ピーターさんは、アイルランドの大学を卒業後、米国に渡り、1987年に来日した。アイルランドや米国では哲学やイギリス文学を専攻していたため、意外にも、来日前から日本について多くを知っていたわけではないそうだ。百人一首に興味を持ったのは、日本での生活を通し、その文化に触れる中で、日本人の精神性が強く表れているものが百人一首であると気づいたからだ。ピーターさんは2‌0‌0‌8年、5年ほどかけて、百人一首の英訳版を出版した。

この翻訳で伝えたかったことは、日本人の自然に対する考え方と、日本人が共有してきた恋愛観だ。百人一首には、優れた四季への感覚と恋愛に対する素直な気持ちが表現されている。

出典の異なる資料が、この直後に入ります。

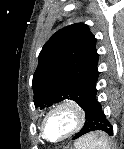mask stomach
Listing matches in <instances>:
<instances>
[{
    "label": "stomach",
    "mask_w": 124,
    "mask_h": 149,
    "mask_svg": "<svg viewBox=\"0 0 124 149\" xmlns=\"http://www.w3.org/2000/svg\"><path fill=\"white\" fill-rule=\"evenodd\" d=\"M93 136H95V137H99L100 134H99V133L90 134V135L86 136V138L89 139L90 137H93ZM76 149H81V148H78V147L76 146Z\"/></svg>",
    "instance_id": "1"
}]
</instances>
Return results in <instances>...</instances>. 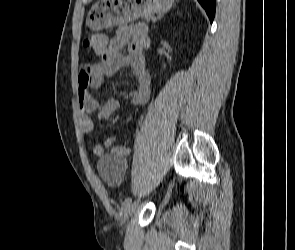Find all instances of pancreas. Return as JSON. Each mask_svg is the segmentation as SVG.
<instances>
[{
  "instance_id": "cf45deb5",
  "label": "pancreas",
  "mask_w": 295,
  "mask_h": 250,
  "mask_svg": "<svg viewBox=\"0 0 295 250\" xmlns=\"http://www.w3.org/2000/svg\"><path fill=\"white\" fill-rule=\"evenodd\" d=\"M144 19H145L146 21L154 20L153 16H151V15L144 16Z\"/></svg>"
}]
</instances>
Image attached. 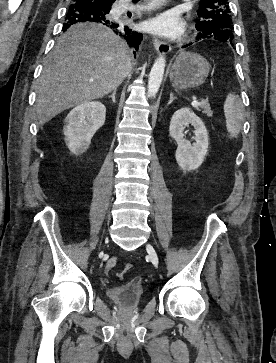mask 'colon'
I'll use <instances>...</instances> for the list:
<instances>
[{
	"mask_svg": "<svg viewBox=\"0 0 276 363\" xmlns=\"http://www.w3.org/2000/svg\"><path fill=\"white\" fill-rule=\"evenodd\" d=\"M130 268H131V265L128 264V265H126L125 270L128 271ZM133 283L134 284H139V280H134Z\"/></svg>",
	"mask_w": 276,
	"mask_h": 363,
	"instance_id": "1",
	"label": "colon"
}]
</instances>
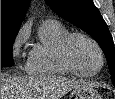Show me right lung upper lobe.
<instances>
[{"label": "right lung upper lobe", "mask_w": 115, "mask_h": 99, "mask_svg": "<svg viewBox=\"0 0 115 99\" xmlns=\"http://www.w3.org/2000/svg\"><path fill=\"white\" fill-rule=\"evenodd\" d=\"M30 0H1V33H18Z\"/></svg>", "instance_id": "cb5924a9"}]
</instances>
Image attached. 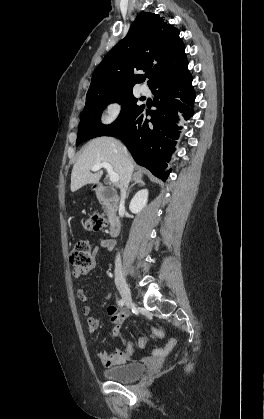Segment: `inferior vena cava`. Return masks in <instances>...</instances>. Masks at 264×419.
<instances>
[{"label": "inferior vena cava", "instance_id": "inferior-vena-cava-1", "mask_svg": "<svg viewBox=\"0 0 264 419\" xmlns=\"http://www.w3.org/2000/svg\"><path fill=\"white\" fill-rule=\"evenodd\" d=\"M130 178H131V165L126 160V181H125L124 187L121 188V200H120L121 206L124 204V200L126 198V191H127ZM115 267L117 270L121 269V258L119 254L117 255L116 260H115Z\"/></svg>", "mask_w": 264, "mask_h": 419}]
</instances>
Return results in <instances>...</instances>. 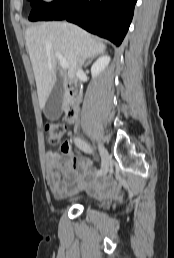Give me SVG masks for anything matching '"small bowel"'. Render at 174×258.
Listing matches in <instances>:
<instances>
[{"label":"small bowel","instance_id":"small-bowel-1","mask_svg":"<svg viewBox=\"0 0 174 258\" xmlns=\"http://www.w3.org/2000/svg\"><path fill=\"white\" fill-rule=\"evenodd\" d=\"M67 155L72 161V167L65 172L64 177L58 171L59 163L52 156L48 161V184L54 197L60 198L69 192V188L75 184H83L87 178H93L97 175V171L93 168L92 163L84 158L76 157L73 154L71 143L66 142ZM111 190L110 182L105 181L97 184L93 192L102 195Z\"/></svg>","mask_w":174,"mask_h":258}]
</instances>
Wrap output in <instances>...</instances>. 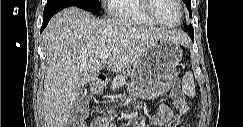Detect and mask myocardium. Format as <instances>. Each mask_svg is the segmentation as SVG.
Segmentation results:
<instances>
[{
	"instance_id": "myocardium-1",
	"label": "myocardium",
	"mask_w": 243,
	"mask_h": 127,
	"mask_svg": "<svg viewBox=\"0 0 243 127\" xmlns=\"http://www.w3.org/2000/svg\"><path fill=\"white\" fill-rule=\"evenodd\" d=\"M179 10H180V18L179 20L174 23V24H167L162 22L154 13V0H143V4H144V10L146 15L148 16V18L150 20H152L156 25L164 27V28H175L178 27L179 25H181L183 19H184V7L182 5V1L181 0H175Z\"/></svg>"
}]
</instances>
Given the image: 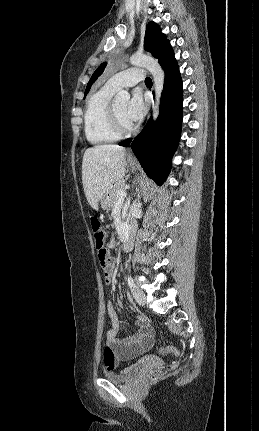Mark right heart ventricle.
Here are the masks:
<instances>
[{"label":"right heart ventricle","mask_w":259,"mask_h":431,"mask_svg":"<svg viewBox=\"0 0 259 431\" xmlns=\"http://www.w3.org/2000/svg\"><path fill=\"white\" fill-rule=\"evenodd\" d=\"M115 92V89L105 85L88 99L84 113V132L92 145H105L120 137L112 130L109 122V106Z\"/></svg>","instance_id":"right-heart-ventricle-1"}]
</instances>
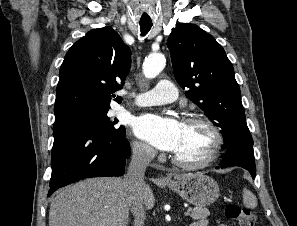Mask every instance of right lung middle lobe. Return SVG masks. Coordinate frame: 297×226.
<instances>
[{
    "mask_svg": "<svg viewBox=\"0 0 297 226\" xmlns=\"http://www.w3.org/2000/svg\"><path fill=\"white\" fill-rule=\"evenodd\" d=\"M108 110H89L79 112L73 115H70L64 119L56 121L55 123L61 122H72L81 125L88 126L98 132L105 133L113 136H122L125 134V128L123 126L116 127L115 124L118 123V120L110 121V118L107 116Z\"/></svg>",
    "mask_w": 297,
    "mask_h": 226,
    "instance_id": "1",
    "label": "right lung middle lobe"
}]
</instances>
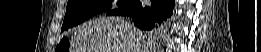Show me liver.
<instances>
[{
	"label": "liver",
	"mask_w": 261,
	"mask_h": 52,
	"mask_svg": "<svg viewBox=\"0 0 261 52\" xmlns=\"http://www.w3.org/2000/svg\"><path fill=\"white\" fill-rule=\"evenodd\" d=\"M71 42L73 52H145L156 44L121 17L90 20L78 27Z\"/></svg>",
	"instance_id": "6515ba94"
}]
</instances>
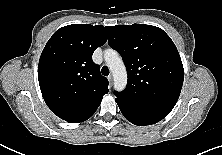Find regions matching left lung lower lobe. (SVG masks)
<instances>
[{
    "label": "left lung lower lobe",
    "mask_w": 222,
    "mask_h": 155,
    "mask_svg": "<svg viewBox=\"0 0 222 155\" xmlns=\"http://www.w3.org/2000/svg\"><path fill=\"white\" fill-rule=\"evenodd\" d=\"M117 104H118L122 114L124 115V117L127 120H129L131 123L138 125V126L155 124L164 118V117H161L158 115H153V114L133 110L121 103H118V102H117Z\"/></svg>",
    "instance_id": "1"
}]
</instances>
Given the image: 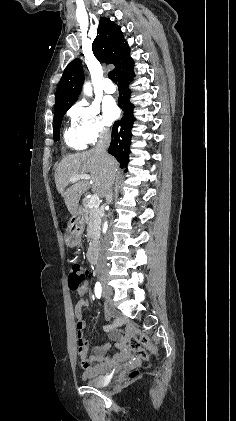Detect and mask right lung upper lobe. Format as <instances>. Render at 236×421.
<instances>
[{
    "label": "right lung upper lobe",
    "mask_w": 236,
    "mask_h": 421,
    "mask_svg": "<svg viewBox=\"0 0 236 421\" xmlns=\"http://www.w3.org/2000/svg\"><path fill=\"white\" fill-rule=\"evenodd\" d=\"M124 38L119 27L107 18H101L97 30V36L92 44L95 57L105 63L115 66V74L132 59L130 49L124 44ZM84 73L79 59H74L64 70L59 82L54 110L66 106H72L82 88Z\"/></svg>",
    "instance_id": "cb5924a9"
}]
</instances>
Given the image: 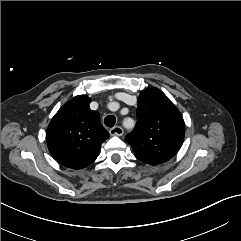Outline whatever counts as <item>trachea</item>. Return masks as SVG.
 <instances>
[{
  "mask_svg": "<svg viewBox=\"0 0 241 241\" xmlns=\"http://www.w3.org/2000/svg\"><path fill=\"white\" fill-rule=\"evenodd\" d=\"M104 123L107 127H113L116 123V118L113 115H108L104 119Z\"/></svg>",
  "mask_w": 241,
  "mask_h": 241,
  "instance_id": "1",
  "label": "trachea"
}]
</instances>
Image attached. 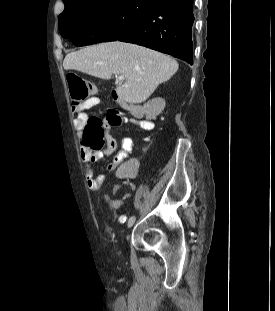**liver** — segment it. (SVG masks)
<instances>
[{"label": "liver", "mask_w": 275, "mask_h": 311, "mask_svg": "<svg viewBox=\"0 0 275 311\" xmlns=\"http://www.w3.org/2000/svg\"><path fill=\"white\" fill-rule=\"evenodd\" d=\"M65 70L74 69L109 80L123 75L125 83L116 92L121 102L146 101L160 83L178 70L173 58L140 45L120 41L101 43L66 55Z\"/></svg>", "instance_id": "liver-1"}]
</instances>
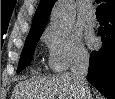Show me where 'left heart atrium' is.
<instances>
[{
  "label": "left heart atrium",
  "mask_w": 115,
  "mask_h": 99,
  "mask_svg": "<svg viewBox=\"0 0 115 99\" xmlns=\"http://www.w3.org/2000/svg\"><path fill=\"white\" fill-rule=\"evenodd\" d=\"M89 44L93 47L96 44V39L93 36L88 38Z\"/></svg>",
  "instance_id": "1"
}]
</instances>
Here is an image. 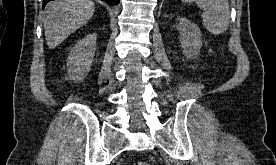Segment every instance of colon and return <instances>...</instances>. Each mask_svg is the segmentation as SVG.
<instances>
[{"mask_svg": "<svg viewBox=\"0 0 276 165\" xmlns=\"http://www.w3.org/2000/svg\"><path fill=\"white\" fill-rule=\"evenodd\" d=\"M133 165H149V164L145 161H138V162H135Z\"/></svg>", "mask_w": 276, "mask_h": 165, "instance_id": "obj_1", "label": "colon"}]
</instances>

欧米とは異なった日本人の感性が伝わるよう、翻訳には苦心を重ねた。

百人一首から見えてきた「日本らしさ」とは何か。「『 和を以て貴しとなす』という精神性、これが『日本らしさ』だと思います」とピーターさんは言う。百人一首には、曖昧な表現で詠まれている和歌が多い。この曖昧さは、今日の日本人が持つ性質と共通している。ピーターさんは、大学で日本人の学生を指導することもあるが、学生が周りを気にして、積極的に発言しないそうだ。「日本人の謙虚な姿勢と、正しいことは自信を持って主張する姿勢、両方を持つことを大切にしてほしい」とピーターさんは期待する。

これから、留学や旅行などで、外国人と接する機会があるかもしれない。日本人の謙虚で曖昧な態度は美徳である一方で、アイデンティティを持っていないと思われる可能性もある。「日本らしい」姿勢を持ちながらも、国際的な交流を通して、自分の考えをはっきりと相手に伝える姿勢を身につけたい。